Yield: 122 mg, 84%, orange powder. mp 252 °C. ¹H NMR (400 MHz, CDCl₃): δ 9.25 (d, J = 7.7 Hz, 1H), 9.09 (d, J = 6.8 Hz, 1H), 8.86 (d, J = 5.0 Hz, 1H), 7.89–7.84 (m, 1H), 7.76–7.70 (m, 1H), 7.69–7.56 (m, 2H). The ¹³C NMR spectrum cannot be correctly described in view of the extremely low solubility of 7d in common organic solvents.¹⁹F NMR (471 MHz, CDCl₃): δ 53.53 (dt, J = 13.4, 4.2 Hz). Calcd for C₁₆H₇FN₄O (290.26): C, 66.21; H, 2.43; N, 19.30. Found: C, 66.50; H, 2.34; N, 19.43.

3-Fluorodibenzo[f,h][1,2,5]oxadiazolo[3,4-b]quinoxaline (7e)

Yield: 135 mg, 93%, orange powder. mp 282 °C. ¹H NMR (400 MHz, CDCl₃): δ 9.24–9.19 (m, 2H), 8.30 (d, J = 8.2 Hz, 1H), 8.04 (dd, J = 10.2, 2.4 Hz, 1H), 7.91–7.85 (m, 1H), 7.77–7.73 (m, 1H), 7.41 (ddd, J = 9.0, 7.7, 2.5 Hz, 1H). ¹³C NMR (101 MHz, CDCl₃): cannot be correctly described in view of the extremely low solubility of 7e in common organic solvents. ¹⁹F NMR (376 MHz, CDCl₃): δ 58.73 (ddd, J = 10.3, 7.5, 6.2 Hz). Calcd for C₁₆H₇FN₄O (290.26): C, 66.21; H, 2.43; N, 19.30. Found: C, 66.23; H, 2.55; N, 19.34.

2-Fluorodibenzo[f,h][1,2,5]oxadiazolo[3,4-b]quinoxaline (7f)

Yield: 114 mg, 78%, orange powder. mp 256 °C. ¹H NMR (500 MHz, CDCl₃): δ 9.18 (dd, J = 8.1, 0.8 Hz, 1H), 8.83 (dd, J = 9.5, 2.8 Hz, 1H), 8.39 (dd, J = 8.9, 5.1 Hz, 1H), 8.32 (d, J = 8.1 Hz, 1H), 7.87–7.83 (m, 1H), 7.72–7.68 (m, 1H), 7.57 (ddd, J = 9.0, 7.5, 2.8 Hz, 1H). ¹³C NMR (101 MHz, CDCl₃): δ 163.0 (d, ¹J_C,F = 250.9 Hz), 151.6, 151.5, 151.3, 150.6 (d, ⁴J_C,F = 3.1 Hz), 133.9, 133.1, 131.2 (d, ³J_C,F = 8.1 Hz), 130.3 (d, ⁴J_C,F = 3.0 Hz), 129.0, 128.7, 128.6, 125.8 (d, ³J_C,F = 8.1 Hz), 123.4, 121.6 (d, ²J_C,F = 22.9 Hz), 114.3 (d, ²J_C,F = 23.7 Hz). ¹⁹F NMR (471 MHz, CDCl₃): δ 51.23 (ddd, J = 9.5, 7.5, 5.1 Hz). Calcd for C₁₆H₇FN₄O (290.26): C, 66.21; H, 2.43; N, 19.30. Found: C, 66.29; H, 2.47; N, 19.24.

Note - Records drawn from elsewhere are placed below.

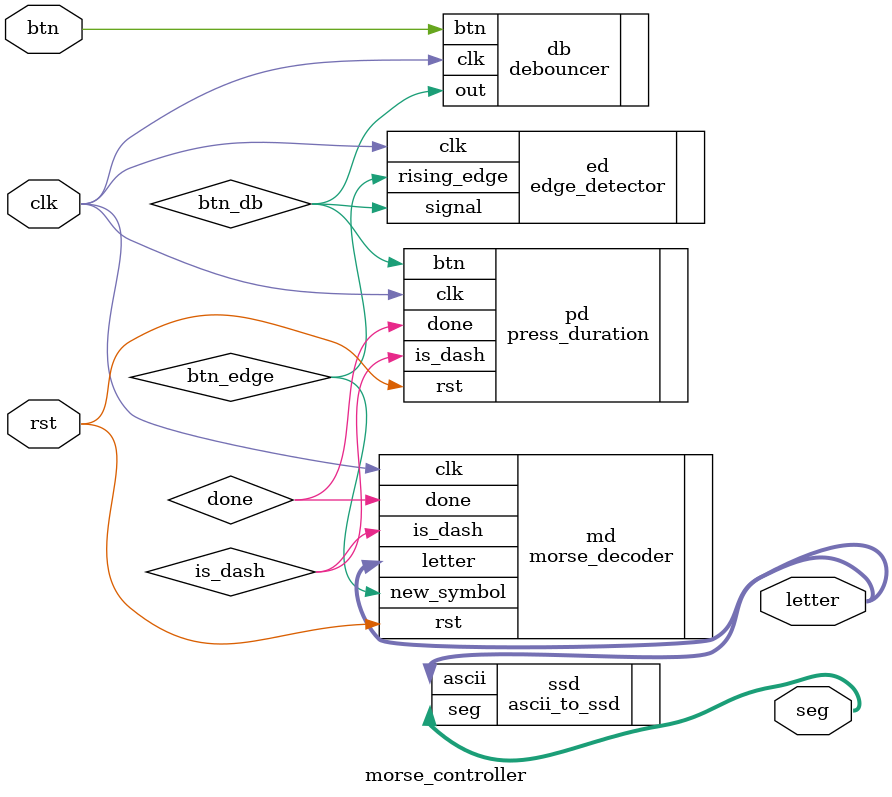
<source format=v>
module morse_controller(
    input clk,
    input rst,
    input btn,
    output [7:0] letter,
    output [6:0] seg
);
    wire btn_db, btn_edge;
    wire is_dash, done;

    debouncer db(.clk(clk), .btn(btn), .out(btn_db));
    edge_detector ed(.clk(clk), .signal(btn_db), .rising_edge(btn_edge));
    press_duration pd(.clk(clk), .rst(rst), .btn(btn_db), .is_dash(is_dash), .done(done));

    morse_decoder md(
        .clk(clk),
        .rst(rst),
        .new_symbol(btn_edge),
        .is_dash(is_dash),
        .done(done),
        .letter(letter)
    );

    ascii_to_ssd ssd(.ascii(letter), .seg(seg));
endmodule

</source>
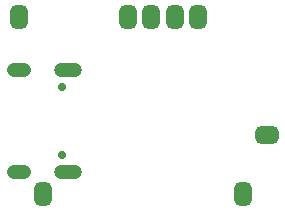
<source format=gbr>
%TF.GenerationSoftware,KiCad,Pcbnew,8.0.0-rc2-74-g5f063dd458*%
%TF.CreationDate,2024-01-29T02:35:24+02:00*%
%TF.ProjectId,SamoProg,53616d6f-5072-46f6-972e-6b696361645f,rev?*%
%TF.SameCoordinates,Original*%
%TF.FileFunction,Soldermask,Bot*%
%TF.FilePolarity,Negative*%
%FSLAX46Y46*%
G04 Gerber Fmt 4.6, Leading zero omitted, Abs format (unit mm)*
G04 Created by KiCad (PCBNEW 8.0.0-rc2-74-g5f063dd458) date 2024-01-29 02:35:24*
%MOMM*%
%LPD*%
G01*
G04 APERTURE LIST*
G04 Aperture macros list*
%AMRoundRect*
0 Rectangle with rounded corners*
0 $1 Rounding radius*
0 $2 $3 $4 $5 $6 $7 $8 $9 X,Y pos of 4 corners*
0 Add a 4 corners polygon primitive as box body*
4,1,4,$2,$3,$4,$5,$6,$7,$8,$9,$2,$3,0*
0 Add four circle primitives for the rounded corners*
1,1,$1+$1,$2,$3*
1,1,$1+$1,$4,$5*
1,1,$1+$1,$6,$7*
1,1,$1+$1,$8,$9*
0 Add four rect primitives between the rounded corners*
20,1,$1+$1,$2,$3,$4,$5,0*
20,1,$1+$1,$4,$5,$6,$7,0*
20,1,$1+$1,$6,$7,$8,$9,0*
20,1,$1+$1,$8,$9,$2,$3,0*%
G04 Aperture macros list end*
%ADD10RoundRect,0.500000X0.250000X-0.500000X0.250000X0.500000X-0.250000X0.500000X-0.250000X-0.500000X0*%
%ADD11C,0.700000*%
%ADD12O,2.054000X1.254000*%
%ADD13O,2.354000X1.254000*%
%ADD14RoundRect,0.500000X-0.250000X0.500000X-0.250000X-0.500000X0.250000X-0.500000X0.250000X0.500000X0*%
%ADD15RoundRect,0.500000X-0.500000X-0.250000X0.500000X-0.250000X0.500000X0.250000X-0.500000X0.250000X0*%
G04 APERTURE END LIST*
D10*
%TO.C,SWDIO*%
X141400000Y-31800000D03*
%TD*%
D11*
%TO.C,J1*%
X131850000Y-37710000D03*
X131850000Y-43490000D03*
D12*
X128200000Y-36280000D03*
X128200000Y-44920000D03*
D13*
X132350000Y-36280000D03*
X132350000Y-44920000D03*
%TD*%
D10*
%TO.C,TX*%
X139400000Y-31800000D03*
%TD*%
%TO.C,SWDCK*%
X143400000Y-31800000D03*
%TD*%
D14*
%TO.C,RES*%
X147200000Y-46800000D03*
%TD*%
D15*
%TO.C,VCC*%
X149200000Y-41800000D03*
%TD*%
D10*
%TO.C,RX*%
X137400000Y-31800000D03*
%TD*%
D14*
%TO.C,GND*%
X130200000Y-46800000D03*
%TD*%
D10*
%TO.C,+5V*%
X128200000Y-31800000D03*
%TD*%
M02*

</source>
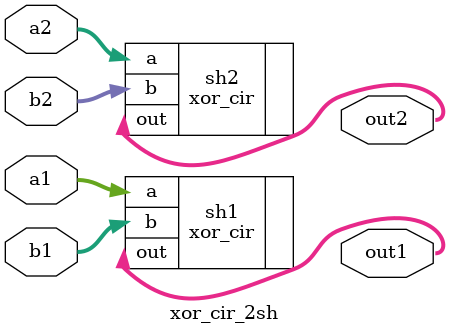
<source format=sv>
module xor_cir_2sh(
    a1,
    a2,
    b1,
    b2,
    out1,
    out2
);

    parameter N = 64;

    input wire [N - 1 : 0] a1;
    input wire [N - 1 : 0] a2;
    input wire [N - 1 : 0] b1;
    input wire [N - 1 : 0] b2;

    output wire [N - 1 : 0] out1;
    output wire [N - 1 : 0] out2;

    xor_cir sh1(
        .a   (a1),
        .b   (b1),
        .out (out1)
    );

    xor_cir sh2(
        .a   (a2),
        .b   (b2),
        .out (out2)
    );

endmodule



</source>
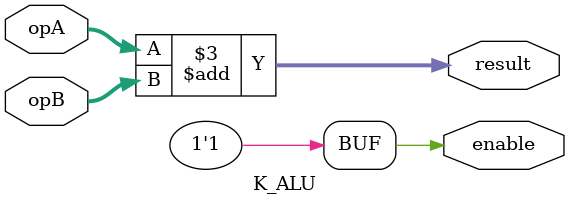
<source format=v>
module K_ALU (
  input [31:0] opA,
  input [31:0] opB,
  output enable,
  output reg [31:0] result

);
  
  always @ (opA) begin
   enable = 1; // Addition 
  end


  always @ (opB) begin
   result = opA + opB; // Addition 
  end

endmodule


</source>
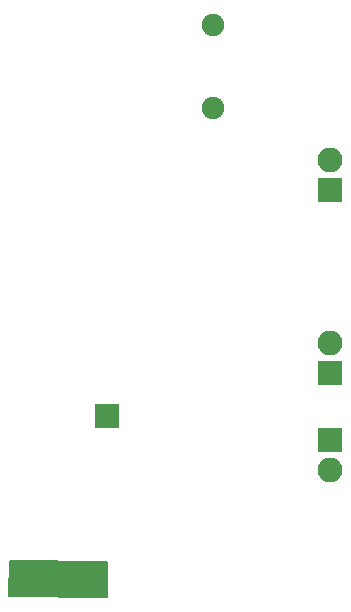
<source format=gbr>
G04 #@! TF.GenerationSoftware,KiCad,Pcbnew,(5.0.0)*
G04 #@! TF.CreationDate,2019-01-07T23:24:32-05:00*
G04 #@! TF.ProjectId,Audio_Breakout,417564696F5F427265616B6F75742E6B,rev?*
G04 #@! TF.SameCoordinates,Original*
G04 #@! TF.FileFunction,Soldermask,Bot*
G04 #@! TF.FilePolarity,Negative*
%FSLAX46Y46*%
G04 Gerber Fmt 4.6, Leading zero omitted, Abs format (unit mm)*
G04 Created by KiCad (PCBNEW (5.0.0)) date 01/07/19 23:24:32*
%MOMM*%
%LPD*%
G01*
G04 APERTURE LIST*
%ADD10C,0.150000*%
%ADD11C,1.900000*%
%ADD12O,2.100000X2.100000*%
%ADD13R,2.100000X2.100000*%
G04 APERTURE END LIST*
D10*
G36*
X120964960Y-147066000D02*
X120901460Y-150017480D01*
X129174240Y-150080980D01*
X129153920Y-147152360D01*
X120964960Y-147066000D01*
G37*
X120964960Y-147066000D02*
X120901460Y-150017480D01*
X129174240Y-150080980D01*
X129153920Y-147152360D01*
X120964960Y-147066000D01*
D11*
G04 #@! TO.C,J4*
X138112500Y-108714500D03*
X138112500Y-101714500D03*
G04 #@! TD*
D12*
G04 #@! TO.C,J6*
X148082000Y-113157000D03*
D13*
X148082000Y-115697000D03*
G04 #@! TD*
D12*
G04 #@! TO.C,J7*
X148069300Y-128612900D03*
D13*
X148069300Y-131152900D03*
G04 #@! TD*
D12*
G04 #@! TO.C,J8*
X148061680Y-139354560D03*
D13*
X148061680Y-136814560D03*
G04 #@! TD*
G04 #@! TO.C,J9*
X129171700Y-134835900D03*
G04 #@! TD*
M02*

</source>
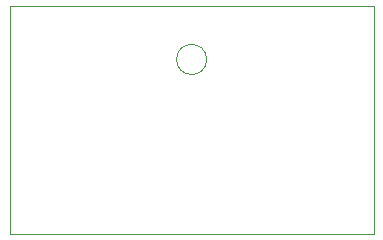
<source format=gbr>
G04 #@! TF.GenerationSoftware,KiCad,Pcbnew,(6.0.1-0)*
G04 #@! TF.CreationDate,2022-02-24T13:12:43-05:00*
G04 #@! TF.ProjectId,DC2VGA_Horizontal,44433256-4741-45f4-986f-72697a6f6e74,1*
G04 #@! TF.SameCoordinates,Original*
G04 #@! TF.FileFunction,Profile,NP*
%FSLAX46Y46*%
G04 Gerber Fmt 4.6, Leading zero omitted, Abs format (unit mm)*
G04 Created by KiCad (PCBNEW (6.0.1-0)) date 2022-02-24 13:12:43*
%MOMM*%
%LPD*%
G01*
G04 APERTURE LIST*
G04 #@! TA.AperFunction,Profile*
%ADD10C,0.100000*%
G04 #@! TD*
G04 APERTURE END LIST*
D10*
X143422792Y-99900000D02*
G75*
G03*
X143422792Y-99900000I-1272792J0D01*
G01*
X157550000Y-95350000D02*
X157550000Y-114650000D01*
X126750000Y-114650000D02*
X126750000Y-95350000D01*
X157550000Y-114650000D02*
X126750000Y-114650000D01*
X126750000Y-95350000D02*
X157550000Y-95350000D01*
M02*

</source>
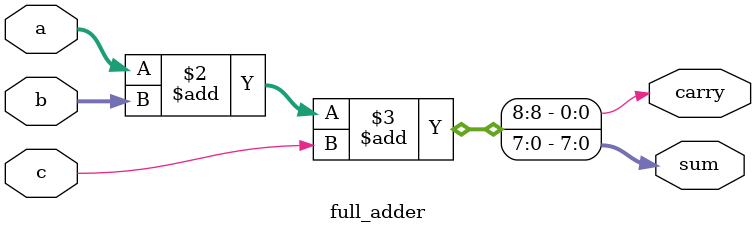
<source format=v>

`timescale 1ns/1ns

module full_adder #(parameter n = 8)
					(input [n-1:0] a, b,
					input c,
					output reg carry,
					output reg [n-1:0] sum);
  
  always@(*)
	{carry, sum} = a+b+c;
endmodule




</source>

2,4-Difluorodibenzo[f,h][1,2,5]oxadiazolo[3,4-b]quinoxaline (7g)

This substance was not detected in the reaction mixture by ¹H NMR.

1,3-Difluorodibenzo[f,h][1,2,5]oxadiazolo[3,4-b]quinoxaline (7h)

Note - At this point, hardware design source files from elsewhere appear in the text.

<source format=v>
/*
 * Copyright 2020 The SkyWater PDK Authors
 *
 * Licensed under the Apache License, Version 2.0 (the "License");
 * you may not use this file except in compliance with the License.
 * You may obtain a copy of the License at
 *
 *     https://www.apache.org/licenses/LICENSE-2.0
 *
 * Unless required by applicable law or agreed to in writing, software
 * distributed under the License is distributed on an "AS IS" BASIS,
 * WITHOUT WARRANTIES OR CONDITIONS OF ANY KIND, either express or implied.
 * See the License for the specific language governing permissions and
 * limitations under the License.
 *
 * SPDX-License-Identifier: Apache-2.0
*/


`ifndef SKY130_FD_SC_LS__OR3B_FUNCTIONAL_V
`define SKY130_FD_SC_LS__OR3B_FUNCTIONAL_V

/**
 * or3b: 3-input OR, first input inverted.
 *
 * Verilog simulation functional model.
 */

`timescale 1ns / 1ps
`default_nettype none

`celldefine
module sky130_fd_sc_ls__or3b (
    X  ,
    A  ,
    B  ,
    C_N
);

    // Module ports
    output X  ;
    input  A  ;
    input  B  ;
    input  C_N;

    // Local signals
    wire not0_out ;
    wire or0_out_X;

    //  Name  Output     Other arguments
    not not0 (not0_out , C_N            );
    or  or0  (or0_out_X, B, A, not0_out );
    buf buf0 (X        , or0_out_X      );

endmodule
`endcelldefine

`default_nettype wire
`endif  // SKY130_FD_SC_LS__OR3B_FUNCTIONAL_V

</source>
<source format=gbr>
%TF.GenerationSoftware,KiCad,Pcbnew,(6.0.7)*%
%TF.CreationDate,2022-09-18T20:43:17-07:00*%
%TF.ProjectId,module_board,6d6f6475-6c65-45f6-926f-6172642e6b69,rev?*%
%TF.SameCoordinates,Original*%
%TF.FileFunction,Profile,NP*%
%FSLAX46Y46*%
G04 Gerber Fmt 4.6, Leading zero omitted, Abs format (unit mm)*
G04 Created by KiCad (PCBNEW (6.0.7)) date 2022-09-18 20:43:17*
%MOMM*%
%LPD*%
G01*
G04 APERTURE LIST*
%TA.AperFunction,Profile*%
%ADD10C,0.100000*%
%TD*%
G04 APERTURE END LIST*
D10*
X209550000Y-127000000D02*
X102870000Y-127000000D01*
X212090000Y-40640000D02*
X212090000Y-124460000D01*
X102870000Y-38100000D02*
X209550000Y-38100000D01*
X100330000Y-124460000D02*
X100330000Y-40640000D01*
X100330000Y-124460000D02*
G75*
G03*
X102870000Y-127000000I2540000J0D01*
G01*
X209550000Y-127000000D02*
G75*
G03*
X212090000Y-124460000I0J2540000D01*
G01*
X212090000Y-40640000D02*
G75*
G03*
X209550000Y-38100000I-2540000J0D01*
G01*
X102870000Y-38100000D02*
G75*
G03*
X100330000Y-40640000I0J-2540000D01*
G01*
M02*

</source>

Yield: 118 mg, 77%, orange powder. mp 269 °C. ¹H NMR (400 MHz, CDCl₃): δ 9.24 (dd, J = 8.1, 1.2 Hz, 1H), 8.32 (d, J = 8.2 Hz, 1H), 8.01–7.96 (m, 1H), 7.94–7.89 (m, 1H), 7.80 (td, J = 7.7, 1.0 Hz, 1H), 7.23 (ddd, J = 11.5, 8.2, 2.5 Hz, 1H). The ¹³C NMR spectrum cannot be correctly described in view of the extremely low solubility in common organic solvents. ¹⁹F NMR (471 MHz, CDCl₃): δ 66.81 (dd, J = 14.9, 11.8 Hz, 1F), 62.03 (ddd, J = 15.7, 9.8, 8.3 Hz, 1F). Calcd for C₁₆H₆F₂N₂O (308.25): C, 62.34; H, 1.96; N, 18.18. Found: C, 62.47; H, 1.98; N, 18.16.

Supporting Information Available

The Supporting Information is available free of charge at https://pubs.acs.org/doi/10.1021/acsomega.0c00479.

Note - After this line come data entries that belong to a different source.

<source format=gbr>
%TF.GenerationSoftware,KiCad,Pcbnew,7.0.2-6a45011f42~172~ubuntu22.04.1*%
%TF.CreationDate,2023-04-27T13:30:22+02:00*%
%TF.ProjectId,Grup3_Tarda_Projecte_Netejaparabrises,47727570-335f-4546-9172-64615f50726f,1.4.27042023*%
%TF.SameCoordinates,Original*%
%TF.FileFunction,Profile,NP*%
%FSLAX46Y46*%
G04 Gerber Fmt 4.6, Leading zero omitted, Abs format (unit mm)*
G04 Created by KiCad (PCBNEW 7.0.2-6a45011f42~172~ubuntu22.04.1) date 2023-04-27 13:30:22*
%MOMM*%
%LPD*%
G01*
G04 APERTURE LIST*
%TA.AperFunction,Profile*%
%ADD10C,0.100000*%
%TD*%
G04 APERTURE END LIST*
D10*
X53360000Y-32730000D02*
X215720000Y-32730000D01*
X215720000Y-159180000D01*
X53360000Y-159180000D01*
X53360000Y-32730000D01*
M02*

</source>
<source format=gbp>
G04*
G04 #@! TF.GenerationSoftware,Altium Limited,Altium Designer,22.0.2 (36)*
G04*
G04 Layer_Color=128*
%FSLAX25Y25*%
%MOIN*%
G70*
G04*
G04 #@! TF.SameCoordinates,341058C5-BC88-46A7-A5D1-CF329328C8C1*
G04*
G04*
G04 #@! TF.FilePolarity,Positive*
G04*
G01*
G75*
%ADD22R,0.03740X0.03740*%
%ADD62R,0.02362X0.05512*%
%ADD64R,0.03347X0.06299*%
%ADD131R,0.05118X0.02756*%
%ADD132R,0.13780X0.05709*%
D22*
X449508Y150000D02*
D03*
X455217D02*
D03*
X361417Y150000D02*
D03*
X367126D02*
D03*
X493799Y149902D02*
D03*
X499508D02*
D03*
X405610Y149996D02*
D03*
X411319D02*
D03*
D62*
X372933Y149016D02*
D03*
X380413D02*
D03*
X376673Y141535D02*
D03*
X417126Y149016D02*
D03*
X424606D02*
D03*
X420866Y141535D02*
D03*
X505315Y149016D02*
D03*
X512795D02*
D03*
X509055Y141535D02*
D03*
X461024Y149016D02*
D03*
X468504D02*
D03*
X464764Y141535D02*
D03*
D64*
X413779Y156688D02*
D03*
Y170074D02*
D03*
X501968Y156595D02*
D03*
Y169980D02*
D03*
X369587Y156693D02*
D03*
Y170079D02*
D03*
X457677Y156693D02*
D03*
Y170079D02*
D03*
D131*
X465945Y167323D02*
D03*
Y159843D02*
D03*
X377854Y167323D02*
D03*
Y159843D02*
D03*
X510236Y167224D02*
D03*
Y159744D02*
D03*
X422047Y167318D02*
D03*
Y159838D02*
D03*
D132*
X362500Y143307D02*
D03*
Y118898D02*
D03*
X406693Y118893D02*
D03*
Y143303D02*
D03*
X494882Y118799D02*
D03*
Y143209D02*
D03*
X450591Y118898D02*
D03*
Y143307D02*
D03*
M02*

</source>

• Compound characterization checklist (XLS)

• Crystallographic data for 7h (CIF)

• Cyclic voltammograms of compounds; UV–vis absorption spectra of compounds 7a–7f and 7h; and ¹H, ¹³C, and ¹⁹F NMR spectra for all new compounds (PDF)

The authors declare no competing financial interest.